··· Material supplied ···

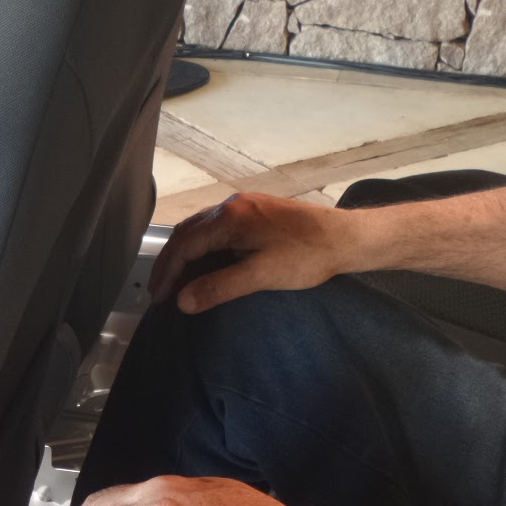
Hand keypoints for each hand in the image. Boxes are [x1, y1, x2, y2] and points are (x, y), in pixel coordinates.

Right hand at [148, 192, 363, 313]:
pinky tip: (206, 264)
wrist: (346, 237)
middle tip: (161, 292)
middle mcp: (232, 204)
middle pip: (187, 233)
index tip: (159, 298)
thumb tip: (183, 301)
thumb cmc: (308, 256)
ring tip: (179, 281)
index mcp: (229, 217)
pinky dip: (204, 247)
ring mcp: (244, 205)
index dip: (167, 273)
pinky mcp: (256, 211)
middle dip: (170, 263)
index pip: (183, 245)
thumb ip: (218, 287)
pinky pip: (217, 227)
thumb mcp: (260, 276)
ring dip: (186, 254)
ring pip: (201, 229)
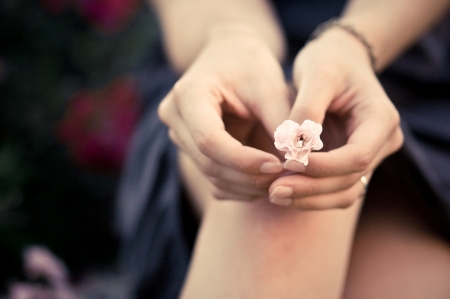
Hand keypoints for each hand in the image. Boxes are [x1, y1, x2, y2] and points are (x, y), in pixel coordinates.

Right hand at [158, 28, 290, 200]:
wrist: (231, 56)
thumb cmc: (251, 66)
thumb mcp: (270, 87)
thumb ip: (282, 124)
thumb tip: (297, 162)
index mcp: (188, 94)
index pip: (209, 140)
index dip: (243, 160)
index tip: (278, 165)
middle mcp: (175, 117)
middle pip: (209, 162)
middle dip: (249, 175)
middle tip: (286, 176)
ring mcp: (179, 136)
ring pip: (211, 175)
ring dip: (247, 184)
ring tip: (280, 179)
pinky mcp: (191, 150)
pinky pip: (214, 180)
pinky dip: (240, 187)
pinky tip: (265, 181)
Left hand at [268, 28, 403, 208]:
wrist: (339, 60)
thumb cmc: (328, 62)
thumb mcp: (317, 75)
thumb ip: (306, 111)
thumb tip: (290, 150)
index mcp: (381, 119)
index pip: (357, 156)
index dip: (322, 166)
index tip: (286, 163)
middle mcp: (382, 143)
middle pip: (350, 180)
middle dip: (310, 188)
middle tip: (273, 190)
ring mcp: (370, 156)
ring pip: (344, 192)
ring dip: (309, 198)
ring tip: (273, 194)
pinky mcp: (351, 164)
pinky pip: (334, 190)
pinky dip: (310, 194)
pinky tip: (282, 190)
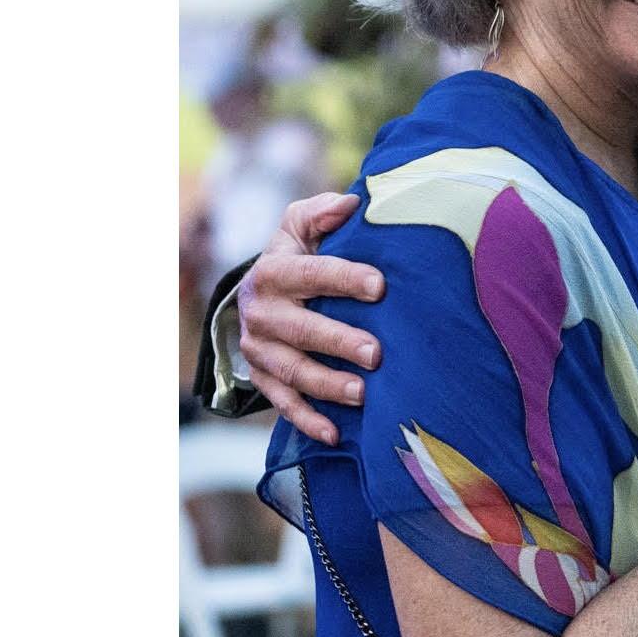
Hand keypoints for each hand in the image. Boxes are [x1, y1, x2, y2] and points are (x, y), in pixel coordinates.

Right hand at [236, 192, 385, 445]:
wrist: (257, 292)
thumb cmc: (295, 253)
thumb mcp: (299, 226)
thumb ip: (320, 213)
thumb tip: (351, 203)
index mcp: (274, 271)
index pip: (311, 272)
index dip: (344, 278)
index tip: (380, 286)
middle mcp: (261, 313)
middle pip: (301, 330)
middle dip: (338, 341)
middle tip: (377, 353)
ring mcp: (259, 349)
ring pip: (292, 371)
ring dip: (327, 385)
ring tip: (364, 394)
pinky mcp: (262, 378)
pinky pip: (283, 403)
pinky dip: (308, 420)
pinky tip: (336, 433)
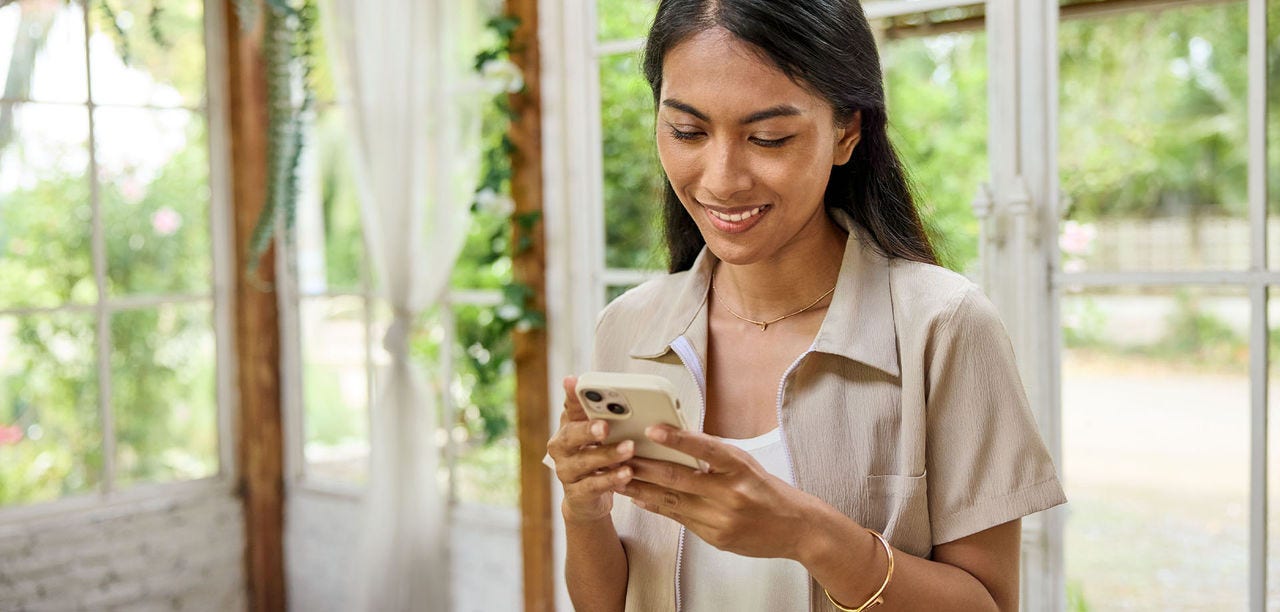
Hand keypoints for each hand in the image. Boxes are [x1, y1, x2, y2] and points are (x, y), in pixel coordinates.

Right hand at [547, 376, 636, 524]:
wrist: (588, 498)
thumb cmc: (596, 458)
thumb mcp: (598, 435)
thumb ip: (603, 413)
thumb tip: (614, 390)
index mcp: (568, 426)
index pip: (569, 407)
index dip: (571, 395)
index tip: (574, 381)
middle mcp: (561, 447)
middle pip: (571, 435)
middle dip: (588, 429)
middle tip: (605, 426)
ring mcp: (566, 471)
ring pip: (585, 461)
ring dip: (608, 454)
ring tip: (629, 448)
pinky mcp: (576, 494)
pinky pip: (594, 485)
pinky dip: (612, 479)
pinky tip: (627, 473)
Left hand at [618, 425, 824, 559]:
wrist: (796, 528)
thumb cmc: (767, 490)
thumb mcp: (744, 465)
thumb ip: (713, 456)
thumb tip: (675, 442)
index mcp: (740, 467)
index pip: (706, 448)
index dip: (678, 438)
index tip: (653, 429)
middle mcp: (731, 493)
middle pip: (679, 478)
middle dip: (644, 467)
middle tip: (619, 456)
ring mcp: (723, 519)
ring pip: (673, 501)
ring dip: (642, 489)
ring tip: (619, 478)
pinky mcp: (717, 538)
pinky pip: (681, 520)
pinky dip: (658, 507)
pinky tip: (640, 498)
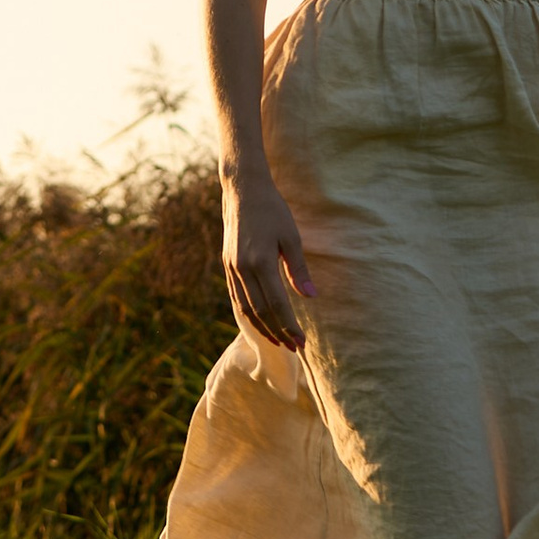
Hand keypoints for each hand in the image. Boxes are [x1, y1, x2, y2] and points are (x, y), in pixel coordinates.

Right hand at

···

* [Task]
Write the entries out in full and exactly, omitting every picture.

* [Your solution]
Hand keypoints for each hand in the image. Boxes are [x1, y1, x2, y2] and points are (x, y), in pixel coordinates.

Right hand at [148, 192, 363, 313]:
pinky tip: (206, 264)
wrist: (346, 237)
middle tip: (161, 292)
middle mcp: (232, 204)
middle pip: (187, 233)
index tip: (159, 298)
thumb tip: (183, 301)
thumb cmc: (308, 256)
ring tip: (179, 281)
index mcp: (229, 217)
pinky dip: (204, 247)
ring mcp: (244, 205)
index dip: (167, 273)
pinky mcp: (256, 211)
middle dip: (170, 263)
index pip: (183, 245)
thumb ip: (218, 287)
pinky pip: (217, 227)
thumb mcp: (260, 276)
ring dip: (186, 254)
ring pip: (201, 229)
Hand keypoints for each hand in the image. Boxes are [x1, y1, x2, y2] and points are (x, y), in pixel coordinates.

Right hand at [158, 28, 290, 200]:
wrist: (231, 56)
thumb cmc: (251, 66)
thumb mcp: (270, 87)
thumb ip: (282, 124)
thumb tip: (297, 162)
index mcp: (188, 94)
index pip: (209, 140)
index dip: (243, 160)
index tip: (278, 165)
middle mcp: (175, 117)
middle pip: (209, 162)
middle dip: (249, 175)
middle tip: (286, 176)
ring mcp: (179, 136)
ring pip: (211, 175)
ring dip: (247, 184)
ring tip: (280, 179)
pinky mcp: (191, 150)
pinky pip: (214, 180)
pinky dip: (240, 187)
pinky tip: (265, 181)
Left hand at [268, 28, 403, 208]:
wrist: (339, 60)
thumb cmc: (328, 62)
thumb mcp: (317, 75)
thumb ip: (306, 111)
thumb tip: (290, 150)
index mcp: (381, 119)
index pip: (357, 156)
index dip: (322, 166)
index tip: (286, 163)
middle mcp: (382, 143)
middle pip: (350, 180)
middle dip: (310, 188)
middle tip: (273, 190)
ring mcp: (370, 156)
ring pip: (344, 192)
ring dip: (309, 198)
ring tip: (273, 194)
pinky mcp: (351, 164)
pinky pip: (334, 190)
pinky dip: (310, 194)
pinky tip: (282, 190)
Hand keypoints for each hand in the image. Boxes are [x1, y1, x2, y2] and points are (x, y), in pixel coordinates.

Right hand at [236, 192, 385, 445]:
wrist: (257, 292)
thumb cmc: (295, 253)
thumb mcp: (299, 226)
thumb ip: (320, 213)
thumb tip: (351, 203)
index mcp: (274, 271)
index pip: (311, 272)
index dip: (344, 278)
index tip: (380, 286)
middle mcp: (261, 313)
middle pip: (301, 330)
middle dip: (338, 341)
middle tip: (377, 353)
ring mcp: (259, 349)
ring pip: (292, 371)
ring dip: (327, 385)
ring tip: (364, 394)
pinky mcp: (262, 378)
pinky pip: (283, 403)
pinky dip: (308, 420)
pinky tip: (336, 433)
Hand keypoints for each hand in the image. Boxes are [x1, y1, x2, y2] and points are (x, y), in pixel coordinates.

Right hand at [547, 376, 636, 524]:
wrist: (588, 498)
thumb cmc: (596, 458)
thumb mcp: (598, 435)
thumb ip: (603, 413)
thumb tip: (614, 390)
index mcp: (568, 426)
index pip: (569, 407)
index dip: (571, 395)
index tip: (574, 381)
middle mcp: (561, 447)
middle pip: (571, 435)
middle dip: (588, 429)
middle tip: (605, 426)
ring mcp: (566, 471)
ring pip: (585, 461)
ring dip: (608, 454)
ring tip: (629, 448)
pinky mcp: (576, 494)
pinky pip: (594, 485)
pinky dip: (612, 479)
pinky tip: (627, 473)
Left hand at [618, 425, 824, 559]:
wrist: (796, 528)
thumb cmc: (767, 490)
thumb mcp: (744, 465)
thumb ip: (713, 456)
thumb tip: (675, 442)
index mcp: (740, 467)
index pip: (706, 448)
index dip: (678, 438)
index tip: (653, 429)
middle mcp: (731, 493)
middle pip: (679, 478)
middle dip: (644, 467)
middle tip: (619, 456)
ring mcp: (723, 519)
ring pip: (673, 501)
ring dip: (642, 489)
ring tip: (619, 478)
pinky mcp: (717, 538)
pinky pip: (681, 520)
pinky dip: (658, 507)
pinky tip: (640, 498)
Hand keypoints for each hand in the image. Boxes are [x1, y1, x2, y2] and points are (x, y), in pixel coordinates.

Right hand at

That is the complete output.